介護福祉士の仕事内容

介護福祉士の仕事とは

介護福祉士とは、日常生活が困難な高齢者や身体、精神に障害のある人などに対して、食事や入浴、排泄などの身体介護を行う仕事です。

介護するだけでなく、周囲で介護をする家族などの人に対して、どのように介護をしていけばよいかという相談に乗ったり、アドバイスをする役割も担っています。

介護福祉士の資格は、1987年の社会福祉士及び介護福祉士法に基づいています。

同様の資格として、「ホームヘルパー」がありますが、ホームヘルパーが公的認定資格であるのに対して、介護福祉士は国家資格となります。
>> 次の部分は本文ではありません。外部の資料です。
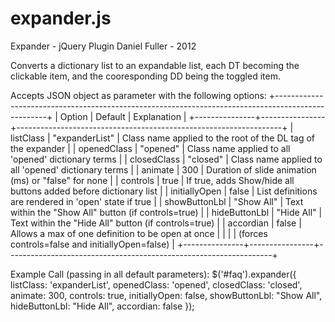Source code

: expander.js
===========

Expander - jQuery Plugin
Daniel Fuller - 2012
 
Converts a dictionary list to an expandable list, each DT becoming the clickable item, and the 
cooresponding DD being the toggled item.

Accepts JSON object as parameter with the following options:
+---------------------------------------------------------------------------------------------------+
| Option        | Default	       | Explanation                                                      |
+---------------+----------------+------------------------------------------------------------------+
| listClass     | "expanderList" | Class name applied to the root of the DL tag of the expander     |
| openedClass   | "opened"	     | Class name applied to all 'opened' dictionary terms              |
| closedClass   | "closed"	     | Class name applied to all 'opened' dictionary terms              |
| animate       | 300	           | Duration of slide animation (ms) or "false" for none             |
| controls      | true	         | If true, adds Show/hide all buttons added before dictionary list |
| initiallyOpen | false	         | List definitions are rendered in 'open' state if true            |
| showButtonLbl | "Show All"     | Text within the "Show All" button (if controls=true)             |
| hideButtonLbl | "Hide All"     | Text within the "Hide All" button (if controls=true)             |
| accordian     | false	         | Allows a max of one definition to be open at once                |
|               |                | (forces controls=false and initiallyOpen=false)                  |
+---------------+----------------+------------------------------------------------------------------+

Example Call (passing in all default parameters):
$('#faq').expander({
  listClass: 'expanderList',
  openedClass: 'opened',
  closedClass: 'closed',
  animate: 300,
  controls: true,
  initiallyOpen: false,
  showButtonLbl: "Show All",
  hideButtonLbl: "Hide All",
  accordian: false
});

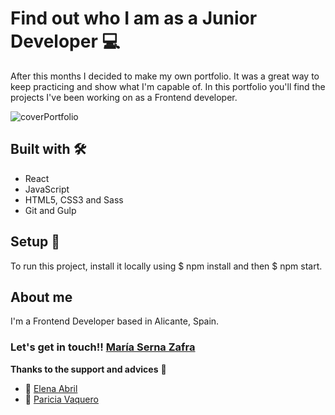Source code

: # Find out who I am as a Junior Developer 💻

After this months I decided to make my own portfolio. It was a great way to keep practicing and show what I'm capable of.
In this portfolio you'll find the projects I've been working on as a Frontend developer.

![coverPortfolio](https://user-images.githubusercontent.com/74073708/141778153-f552bf70-c297-4a52-9bc8-0e931b27676e.png)

## Built with 🛠️
* React
* JavaScript
* HTML5, CSS3 and Sass
* Git and Gulp

## Setup 🚀
To run this project, install it locally using $ npm install and then $ npm start.

## About me

I'm a Frontend Developer based in Alicante, Spain.

### Let's get in touch!! [María Serna Zafra](https://www.linkedin.com/in/maria-serna-zafra/)

**Thanks to the support and advices** 🎁
  * 📢 [Elena Abril](https://www.linkedin.com/in/elenaabrilmedina/)
  * 📢 [Paricia Vaquero](https://www.linkedin.com/in/patriciavaquerosaenz/)

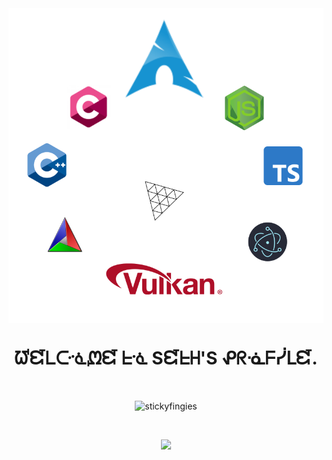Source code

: <div align="center"><img align="center" width="512" src="/internet-wizard.png" /></div>

<h1 align="center">ᘺᘿᒪᑢᓍᘻᘿ ᖶᓍ Sᘿᖶᕼ'S ᕵᖇᓍᖴᓰᒪᘿ.</h1><br>

<p align="center"> <img src="https://komarev.com/ghpvc/?username=stickyfingies&label=Visitors&color=0e75b6&style=flat" alt="stickyfingies" width="90" /> </p>
<br>
<p align="center"> <img src="https://github-readme-stats.vercel.app/api/top-langs/?username=stickyfingies&theme=github_dark&layout=compact"/> </p>
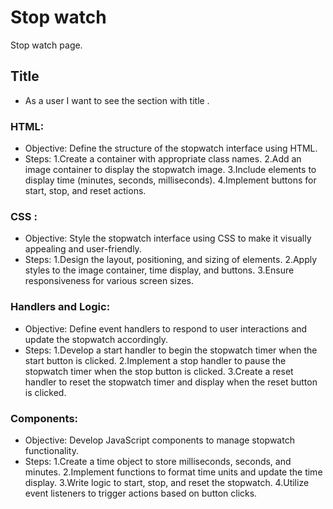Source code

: <!--

  There will be different types of tasks for each user story:
    `type: components`
    `type: css`
    `type: logic`
    `type: handlers`
    ...

-->

# Stop watch
Stop watch page.

## Title
- As a user I want to see the section with title .

### HTML:
- Objective: Define the structure of the stopwatch interface using HTML.
- Steps:
1.Create a container with appropriate class names.
2.Add an image container to display the stopwatch image.
3.Include elements to display time (minutes, seconds, milliseconds).
4.Implement buttons for start, stop, and reset actions.

###  CSS :
- Objective: Style the stopwatch interface using CSS to make it visually appealing and user-friendly.
- Steps:
1.Design the layout, positioning, and sizing of elements.
2.Apply styles to the image container, time display, and buttons.
3.Ensure responsiveness for various screen sizes.

### Handlers and Logic:
- Objective: Define event handlers to respond to user interactions and update the stopwatch accordingly.
- Steps:
1.Develop a start handler to begin the stopwatch timer when the start button is clicked.
2.Implement a stop handler to pause the stopwatch timer when the stop button is clicked.
3.Create a reset handler to reset the stopwatch timer and display when the reset button is clicked.

### Components:
- Objective: Develop JavaScript components to manage stopwatch functionality.
- Steps:
1.Create a time object to store milliseconds, seconds, and minutes.
2.Implement functions to format time units and update the time display.
3.Write logic to start, stop, and reset the stopwatch.
4.Utilize event listeners to trigger actions based on button clicks.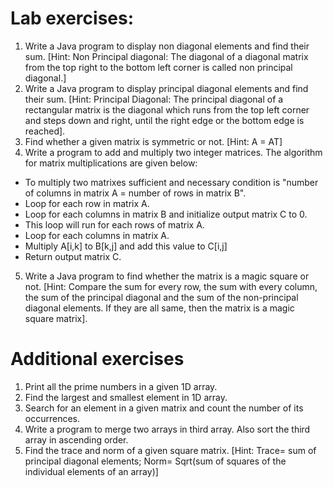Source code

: # Lab exercises:
1. Write a Java program to display non diagonal elements and find their sum. [Hint: Non Principal diagonal: The diagonal of a diagonal matrix from the top right to the bottom left corner is called non principal diagonal.]
2. Write a Java program to display principal diagonal elements and find their sum. [Hint: Principal Diagonal: The principal diagonal of a rectangular matrix is the diagonal which runs from the top left corner and steps down and right, until the right edge or the bottom edge is reached].
3. Find whether a given matrix is symmetric or not. [Hint: A = AT]
4. Write a program to add and multiply two integer matrices. The algorithm for matrix multiplications are given below:
- To multiply two matrixes sufficient and necessary condition is "number of columns in matrix A = number of rows in matrix B".
- Loop for each row in matrix A.
- Loop for each columns in matrix B and initialize output matrix C to 0. 
- This loop will run for each rows of matrix A.
- Loop for each columns in matrix A.
- Multiply A[i,k] to B[k,j] and add this value to C[i,j]
- Return output matrix C.
5. Write a Java program to find whether the matrix is a magic square or not. [Hint: Compare the sum for every row, the sum with every column, the sum of the principal diagonal and the sum of the non-principal diagonal elements. If they are all same, then the matrix is a magic square matrix].

# Additional exercises 
1.	Print all the prime numbers in a given 1D array.
2.	Find the largest and smallest element in 1D array.
3.	Search for an element in a given matrix and count the number of its occurrences.
4.	Write a program to merge two arrays in third array. Also sort the third array in ascending order.
5.	Find the trace and norm of a given square matrix. [Hint: Trace= sum of principal diagonal elements; Norm= Sqrt(sum of squares of the individual elements of an array)]



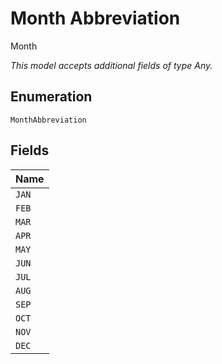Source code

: 
# Month Abbreviation

Month

*This model accepts additional fields of type Any.*

## Enumeration

`MonthAbbreviation`

## Fields

| Name |
|  --- |
| `JAN` |
| `FEB` |
| `MAR` |
| `APR` |
| `MAY` |
| `JUN` |
| `JUL` |
| `AUG` |
| `SEP` |
| `OCT` |
| `NOV` |
| `DEC` |

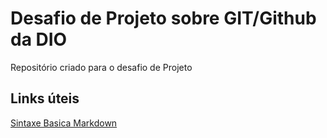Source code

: # Desafio de Projeto sobre GIT/Github da DIO
Repositório criado para o desafio de Projeto 

## Links úteis
[Sintaxe Basica Markdown](https://www.markdownguide.org/basic-syntax/)
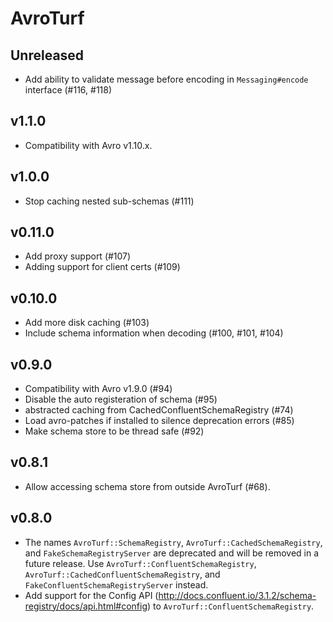 # AvroTurf

## Unreleased

- Add ability to validate message before encoding in `Messaging#encode` interface (#116, #118)

## v1.1.0

- Compatibility with Avro v1.10.x.

## v1.0.0

- Stop caching nested sub-schemas (#111)

## v0.11.0

- Add proxy support (#107)
- Adding support for client certs (#109)

## v0.10.0

- Add more disk caching (#103)
- Include schema information when decoding (#100, #101, #104)

## v0.9.0

- Compatibility with Avro v1.9.0 (#94)
- Disable the auto registeration of schema (#95)
- abstracted caching from CachedConfluentSchemaRegistry (#74)
- Load avro-patches if installed to silence deprecation errors (#85)
- Make schema store to be thread safe (#92)

## v0.8.1

- Allow accessing schema store from outside AvroTurf (#68).

## v0.8.0

- The names `AvroTurf::SchemaRegistry`, `AvroTurf::CachedSchemaRegistry`, and
  `FakeSchemaRegistryServer` are deprecated and will be removed in a future release.
  Use `AvroTurf::ConfluentSchemaRegistry`, `AvroTurf::CachedConfluentSchemaRegistry`,
  and `FakeConfluentSchemaRegistryServer` instead.
- Add support for the Config API (http://docs.confluent.io/3.1.2/schema-registry/docs/api.html#config)
  to `AvroTurf::ConfluentSchemaRegistry`.

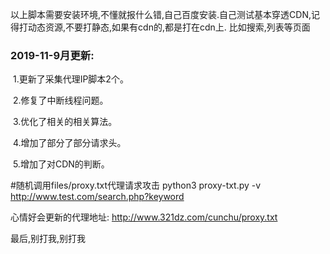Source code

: 以上脚本需要安装环境,不懂就报什么错,自己百度安装.自己测试基本穿透CDN,记得打动态资源,不要打静态,如果有cdn的,都是打在cdn上.
比如搜索,列表等页面

### 2019-11-9月更新:

​	1.更新了采集代理IP脚本2个。

​	2.修复了中断线程问题。

​	3.优化了相关的相关算法。

​	4.增加了部分了部分请求头。

​	5.增加了对CDN的判断。

#随机调用files/proxy.txt代理请求攻击 
 python3 proxy-txt.py -v http://www.test.com/search.php?keyword

  心情好会更新的代理地址:
  http://www.321dz.com/cunchu/proxy.txt


  最后,别打我,别打我
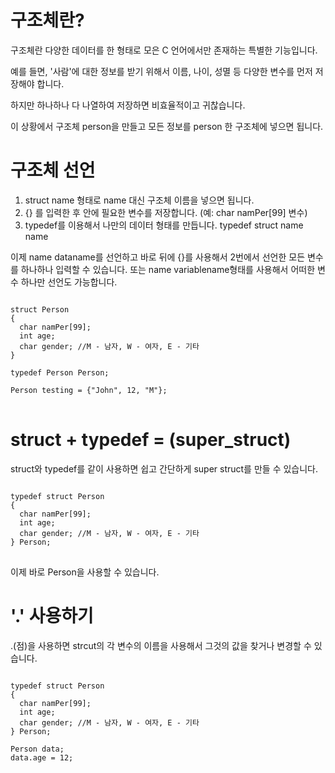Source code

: # 구조체란?

구조체란 다양한 데이터를 한 형태로 모은 C 언어에서만 존재하는 특별한 기능입니다.

예를 들면, '사람'에 대한 정보를 받기 위해서 이름, 나이, 성멸 등 다양한 변수를 먼저 저장해야 합니다.

하지만 하나하나 다 나열하여 저장하면 비효율적이고 귀찮습니다.

이 상황에서 구조체 person을 만들고 모든 정보를 person 한 구조체에 넣으면 됩니다.

# 구조체 선언

1. struct name 형태로 name 대신 구조체 이름을 넣으면 됩니다.
2. {} 를 입력한 후 안에 필요한 변수를 저장합니다. (예: char namPer[99] 변수)
3. typedef를 이용해서 나만의 데이터 형태를 만듭니다. typedef struct name name

이제 name dataname를 선언하고 바로 뒤에 {}를 사용해서 2번에서 선언한 모든 변수를 하나하나 입력할 수 있습니다.
또는 name variablename형태를 사용해서 어떠한 변수 하나만 선언도 가능합니다.

<pre>
<code>
struct Person
{
  char namPer[99];
  int age;
  char gender; //M - 남자, W - 여자, E - 기타
}

typedef Person Person;

Person testing = {"John", 12, "M"};
</code>
</pre>

# struct + typedef = (super_struct)

struct와 typedef를 같이 사용하면 쉽고 간단하게 super struct를 만들 수 있습니다.

<pre>
<code>
typedef struct Person
{
  char namPer[99];
  int age;
  char gender; //M - 남자, W - 여자, E - 기타
} Person;
</code>
</pre>

이제 바로 Person을 사용할 수 있습니다.

# '.' 사용하기

.(점)을 사용하면 strcut의 각 변수의 이름을 사용해서 그것의 값을 찾거나 변경할 수 있습니다.

<pre>
<code>
typedef struct Person
{
  char namPer[99];
  int age;
  char gender; //M - 남자, W - 여자, E - 기타
} Person;

Person data;
data.age = 12;
</code>
</pre>
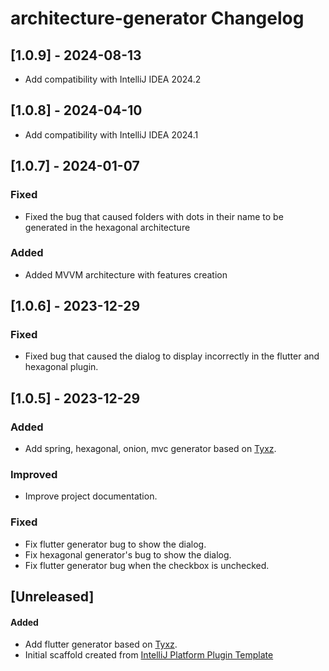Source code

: <!-- Keep a Changelog guide -> https://keepachangelog.com -->

# architecture-generator Changelog

## [1.0.9] - 2024-08-13
- Add compatibility with IntelliJ IDEA 2024.2

## [1.0.8] - 2024-04-10
- Add compatibility with IntelliJ IDEA 2024.1

## [1.0.7] - 2024-01-07

### Fixed
- Fixed the bug that caused folders with dots in their name to be generated in the hexagonal architecture

### Added
- Added MVVM architecture with features creation

## [1.0.6] - 2023-12-29

### Fixed

- Fixed bug that caused the dialog to display incorrectly in the flutter and hexagonal plugin.

## [1.0.5] - 2023-12-29

### Added

- Add spring, hexagonal, onion, mvc generator based on  [Tyxz](https://github.com/Tyxz/clean_architecture_plugin).

### Improved

- Improve project documentation.

### Fixed

- Fix flutter generator bug to show the dialog.
- Fix hexagonal generator's bug to show the dialog.
- Fix flutter generator bug when the checkbox is unchecked.

## [Unreleased]

#### Added

- Add flutter generator based on  [Tyxz](https://github.com/Tyxz/clean_architecture_plugin).
- Initial scaffold created from [IntelliJ Platform Plugin Template](https://github.com/JetBrains/intellij-platform-plugin-template)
介護福祉士の試験の方が難易度が高く、取得するために必要な年数も長くなります。

資格がなくても介護の仕事をすることは可能であり、介護福祉士とホームヘルパーで実際の作業内容はそれほど変わりありませんが、介護福祉士の方が就職や給料の面でやや有利です。

介護の仕事をする人たちを「ケアワーカー」「ホームヘルパー」「寮母」「介護職員」などと呼ぶこともありますが、介護福祉士は、名称独占資格なので、その資格取得者しか介護福祉士の名称を使用することはできません。

介護福祉士の業務

介護福祉士の業務には、大きく分けて、以下の4つが挙げられます。

1.身体介護

食事、排泄、衣服の着脱、入浴、身体の衛生管理(清拭、洗顔や歯磨き)などを行います。また、ベッドから車いすへの移乗や自動車への乗り降りや歩行補助、車いすでの移動などもあります。

日常生活でどんな動作が困難なのか、人により異なります。利用者がどんなことを望んでいるのかを考えながら、介護を行うことが大切です。

2.生活援助

食事(調理や配膳、下膳なども含む)、洗濯、掃除、整理整頓、必要な買い物などの日常的な家事全般を援助します。とくに、在宅介護では家事援助は重要です。

掃除の仕方や調理の方法など、その家によってやり方がそれぞれあるので、そういったことも配慮して家事の援助をすることが必要になります。

利用者本人が、その人らしい生活を地域で送るために、どのような援助が必要なのか、ご家族も含めてニーズをくみ取って援助します。

3.相談・助言

介護を受ける対象者だけではなく、その家族など介護者も含め、生活、身体、介護に関しての相談にのったり、助言をする仕事があります。

そのためには、介護に関しての専門的な知識と技術が必要です。

介護食の調理方法や、どんな杖が安全なのか、どんな福祉用具があるのかなど、介護を送る上で日常的に必要な介護の知識が要求されることがあります。

4.社会活動支援

介護を受ける対象者は、一般的には比較的孤立しがちです。家族や近隣の人たちとのよい対人関係が築けるように支援する役割があります。

また、地域のサークル活動などの社会活動の情報提供など、利用者の生きがいづくりにつながることがあります。